___ Seitentext ___

In den letzten Jahren hat es enorme Entwicklungen im Bereich der Festkörperlaser gegeben, infrarotes Laserlicht ist jetzt preiswert mit hoher Effizienz aus sogenannten Laserdioden vorhanden. Die Bonner Forscher haben nun Möglichkeiten gefunden, dieses für Displayanwendungen ungeeignete Licht in seiner Farbe zu verändern, so dass wertvolles rotes, grünes oder blaues Laserlicht zur Verfügung steht. Mehrere Patente wurden angemeldet; die Industrie hat Interesse an Lizenzen, und Prototypen werden zurzeit gebaut.


Karrieresprungbrett für Studierende

In den ersten sechs Jahren des Bestehens des Heinrich-Hertz-Stiftungslehrstuhls haben bereits mehr als 20 Studentinnen und Studenten ihre Diplom- oder Doktorarbeit am Lehrstuhl von Professor Buse abgeschlossen. Die Absolventen haben exzellente Jobs gefunden und konnten häufig zwischen Angeboten auswählen. Firmen haben nach ersten positiven Erfahrungen mit den Absolventen des Stiftungslehrstuhls gleich weitere Absolventen eingestellt. Auch haben die ersten Alumni bereits Karriere gemacht und sind teilweise schon nach wenigen Jahren in der Industrie für Forschungsbereiche mit mehr als 100 Mitarbeitern verantwortlich. Die industrienahe Ausbildung, die auch auf Qualifikationen in der schriftlichen und mündlichen Präsentation von Ergebnissen sehr viel Wert legt, verschafft den Absolventen einen Vorsprung.


Stiftungslehrstuhl bringt nur Vorteile

Ermöglicht wird die praxisnahe Forschung und Lehre an der Rheinischen Friedrich-Wilhelms Universität in Bonn durch die Deutsche Telekom AG. 1998 wurde ein Vertrag zur Einrichtung und Finanzierung des Heinrich-Hertz-Stiftungslehrstuhls geschlossen. Der zunächst auf fünf Jahre befristete Vertrag wurde 2004 auf unbestimmte Zeit verlängert. Für die Telekom ist Innovation der Wirtschaftsmotor schlechthin. Die Forschung an der Universität trägt somit zum profitablen Wachstum bei.

___ Datensatzauszüge ___

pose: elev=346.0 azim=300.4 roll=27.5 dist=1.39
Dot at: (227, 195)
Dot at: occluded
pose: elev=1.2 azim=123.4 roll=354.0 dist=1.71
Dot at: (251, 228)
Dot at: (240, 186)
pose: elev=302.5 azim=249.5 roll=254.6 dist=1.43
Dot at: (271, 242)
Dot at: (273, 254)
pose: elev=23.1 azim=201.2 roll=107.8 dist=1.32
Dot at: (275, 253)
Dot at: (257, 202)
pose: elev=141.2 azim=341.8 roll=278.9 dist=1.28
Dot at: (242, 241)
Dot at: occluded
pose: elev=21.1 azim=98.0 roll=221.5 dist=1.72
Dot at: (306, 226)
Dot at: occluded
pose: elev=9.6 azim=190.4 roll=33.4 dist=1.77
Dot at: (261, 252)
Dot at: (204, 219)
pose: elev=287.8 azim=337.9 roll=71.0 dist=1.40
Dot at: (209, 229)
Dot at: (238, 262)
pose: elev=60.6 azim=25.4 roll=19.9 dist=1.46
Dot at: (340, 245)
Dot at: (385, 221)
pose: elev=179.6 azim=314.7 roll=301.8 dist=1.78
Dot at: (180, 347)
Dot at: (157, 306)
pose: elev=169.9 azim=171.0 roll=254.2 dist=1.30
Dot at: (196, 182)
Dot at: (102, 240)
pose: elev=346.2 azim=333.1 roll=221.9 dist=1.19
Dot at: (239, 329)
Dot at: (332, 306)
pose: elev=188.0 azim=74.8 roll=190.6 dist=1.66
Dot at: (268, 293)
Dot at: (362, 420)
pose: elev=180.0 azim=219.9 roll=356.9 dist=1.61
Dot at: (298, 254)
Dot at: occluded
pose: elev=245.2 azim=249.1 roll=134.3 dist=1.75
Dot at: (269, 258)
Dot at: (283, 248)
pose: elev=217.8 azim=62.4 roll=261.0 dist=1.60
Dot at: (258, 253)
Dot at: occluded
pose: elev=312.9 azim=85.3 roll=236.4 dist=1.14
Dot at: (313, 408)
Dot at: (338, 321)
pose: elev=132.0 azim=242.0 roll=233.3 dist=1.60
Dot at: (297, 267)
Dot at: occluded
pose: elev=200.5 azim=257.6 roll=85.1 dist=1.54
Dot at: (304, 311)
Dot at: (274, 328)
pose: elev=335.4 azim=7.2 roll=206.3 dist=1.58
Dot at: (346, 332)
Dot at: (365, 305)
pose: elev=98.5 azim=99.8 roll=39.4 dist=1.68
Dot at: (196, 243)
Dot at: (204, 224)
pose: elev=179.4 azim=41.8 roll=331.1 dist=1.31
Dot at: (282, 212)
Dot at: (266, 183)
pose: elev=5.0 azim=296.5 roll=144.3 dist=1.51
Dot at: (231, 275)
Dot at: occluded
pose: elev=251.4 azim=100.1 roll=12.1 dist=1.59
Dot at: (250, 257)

___

▶ **Erforderliche Aufgaben**
1. Beantworte zum Text über den Stiftungslehrstuhl diese Fragen:
(a) Wie viele Studierende haben in den ersten sechs Jahren ihre Diplom- oder Doktorarbeit am Lehrstuhl abgeschlossen?
(b) In welchem Jahr wurde der Vertrag zur Einrichtung und Finanzierung des Lehrstuhls geschlossen?
(c) Wann und für welchen Zeitraum wurde dieser Vertrag verlängert?
2. Gib aus dem Text über den Stiftungslehrstuhl den Abschnitt von "In den letzten" bis "werden zurzeit gebaut." wortgetreu aus.
Stütze dich ausschließlich auf den Text.

▶ **Ergebnisse in Reihenfolge**
1.
(a) Mehr als 20.
(b) 1998.
(c) 2004, auf unbestimmte Zeit.

2.
In den letzten Jahren hat es enorme Entwicklungen im Bereich der Festkörperlaser gegeben, infrarotes Laserlicht ist jetzt preiswert mit hoher Effizienz aus sogenannten Laserdioden vorhanden. Die Bonner Forscher haben nun Möglichkeiten gefunden, dieses für Displayanwendungen ungeeignete Licht in seiner Farbe zu verändern, so dass wertvolles rotes, grünes oder blaues Laserlicht zur Verfügung steht. Mehrere Patente wurden angemeldet; die Industrie hat Interesse an Lizenzen, und Prototypen werden zurzeit gebaut.